How do you know if your company needs advertising or public relations? Most businesses need a combination of both as part of a well-defined and executed communications program, but they struggle to understand the differences.
Advertising and public relations are similar as they both build awareness of your company in a targeted section of the public. Beyond that, they are actually quite different. So, when pulling your hair out wondering if you should call an advertising agency, marketing agency or public relations firm, keep these basics in mind.
Advertising is paid space. You get to be in control of the message, be creative and build a campaign that shows your product or service. You talk to account executives, who then get graphic designers and copywriters to do some magic.
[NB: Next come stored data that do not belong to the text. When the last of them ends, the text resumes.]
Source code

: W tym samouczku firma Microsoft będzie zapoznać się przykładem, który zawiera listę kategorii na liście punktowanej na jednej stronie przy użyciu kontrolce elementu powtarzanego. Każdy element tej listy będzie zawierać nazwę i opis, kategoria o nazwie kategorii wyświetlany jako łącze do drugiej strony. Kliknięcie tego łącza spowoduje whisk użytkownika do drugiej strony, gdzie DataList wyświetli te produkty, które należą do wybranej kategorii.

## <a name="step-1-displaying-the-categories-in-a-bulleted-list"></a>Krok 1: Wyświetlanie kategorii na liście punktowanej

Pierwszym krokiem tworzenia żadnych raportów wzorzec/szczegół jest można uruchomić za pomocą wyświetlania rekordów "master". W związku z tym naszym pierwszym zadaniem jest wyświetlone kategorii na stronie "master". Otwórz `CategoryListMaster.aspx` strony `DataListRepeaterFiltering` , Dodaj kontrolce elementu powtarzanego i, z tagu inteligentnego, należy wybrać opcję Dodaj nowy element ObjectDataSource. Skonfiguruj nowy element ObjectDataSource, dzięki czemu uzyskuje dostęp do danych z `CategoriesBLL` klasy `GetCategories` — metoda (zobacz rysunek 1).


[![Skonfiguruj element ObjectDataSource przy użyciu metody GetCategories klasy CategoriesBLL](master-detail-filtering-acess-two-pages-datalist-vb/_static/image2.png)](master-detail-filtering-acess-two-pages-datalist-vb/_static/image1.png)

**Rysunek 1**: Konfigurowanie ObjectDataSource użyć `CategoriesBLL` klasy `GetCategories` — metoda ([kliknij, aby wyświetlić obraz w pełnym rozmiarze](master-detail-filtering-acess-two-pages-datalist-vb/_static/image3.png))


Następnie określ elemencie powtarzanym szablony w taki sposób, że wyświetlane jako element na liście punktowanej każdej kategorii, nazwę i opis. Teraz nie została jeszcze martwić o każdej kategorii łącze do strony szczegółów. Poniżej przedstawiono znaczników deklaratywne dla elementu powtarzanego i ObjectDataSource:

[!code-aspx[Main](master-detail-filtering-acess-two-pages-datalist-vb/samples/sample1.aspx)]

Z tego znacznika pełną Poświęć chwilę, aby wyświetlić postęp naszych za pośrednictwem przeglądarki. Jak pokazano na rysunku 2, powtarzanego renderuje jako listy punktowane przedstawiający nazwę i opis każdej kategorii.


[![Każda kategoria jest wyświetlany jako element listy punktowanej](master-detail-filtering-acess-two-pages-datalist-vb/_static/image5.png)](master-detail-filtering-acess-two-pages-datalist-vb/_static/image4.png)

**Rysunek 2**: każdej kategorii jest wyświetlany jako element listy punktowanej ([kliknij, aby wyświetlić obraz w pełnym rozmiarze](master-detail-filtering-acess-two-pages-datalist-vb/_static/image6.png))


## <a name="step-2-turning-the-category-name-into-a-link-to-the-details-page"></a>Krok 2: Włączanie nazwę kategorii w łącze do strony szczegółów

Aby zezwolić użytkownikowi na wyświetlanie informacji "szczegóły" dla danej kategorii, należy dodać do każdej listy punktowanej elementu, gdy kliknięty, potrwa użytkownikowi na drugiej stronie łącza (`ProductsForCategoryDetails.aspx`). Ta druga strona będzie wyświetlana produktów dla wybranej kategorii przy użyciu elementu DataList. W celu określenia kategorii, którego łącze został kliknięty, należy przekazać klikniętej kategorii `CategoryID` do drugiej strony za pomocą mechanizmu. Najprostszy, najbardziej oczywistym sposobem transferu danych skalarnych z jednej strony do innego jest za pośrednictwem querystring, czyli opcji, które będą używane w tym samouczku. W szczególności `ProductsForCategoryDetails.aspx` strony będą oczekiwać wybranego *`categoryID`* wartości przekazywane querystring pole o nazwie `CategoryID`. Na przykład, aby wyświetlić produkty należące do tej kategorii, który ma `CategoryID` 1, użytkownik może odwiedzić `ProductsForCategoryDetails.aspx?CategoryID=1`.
You then, for a fixed price, buy air, or time, or pages, or impressions, all in an attempt to push your ad out there to your carefully targeted public and sell your product or service. Your target audience knows they are seeing an advertisement, and they know you are actively trying to sell them something.
Public relations is all about your relationship with the media, and by extension, their public. Public relations seeks free media attention for your goods and services. You send press releases, talk to editors, and hold events. The goal is to talk to people who talk to people, and to get those people to talk to their people about you. The downside is media types have no obligation to talk about you, and you have little to no control over how your message gets presented, if it gets presented at all. The good side is that when your audience sees you on TV, reads a blog post or article about you, they’re seeing something different than advertising, and they treat it differently than advertising. They trust it more. You didn’t pay for it, and it’s being delivered to them via an unbiased source. Your company, product or service has just been validated without having to be advertised.
So, which is better? Confusing answer actually- it’s both. Study after study shows that, although less quantifiable, public relations is better at building trust and spreading information in a brand or service that has been validated by unbiased sources. But, if done right, nothing is more powerful than owning your consistent message and creating good creative, targeting your specific public, and analyzing the results based on solid proof of performance.
The clear answer is to engage a marketing agency that can build a communications strategy that employs elements of both. You want to own your brand and your message, but you also want to be talked about and trusted. Only when both methods are working can you maximize your marketing.
One last bit to consider when discussing advertising and PR with your marketing agency, and that’s the power of digital marketing and social media. Adding social media to your marketing is not only important for branding, but it can be a powerful tool to bridge the gap between traditional advertising and public relations. A business can advertise on social media channels, then get endorsed and validated by the seemingly unbiased social media community. It’s the brave new world.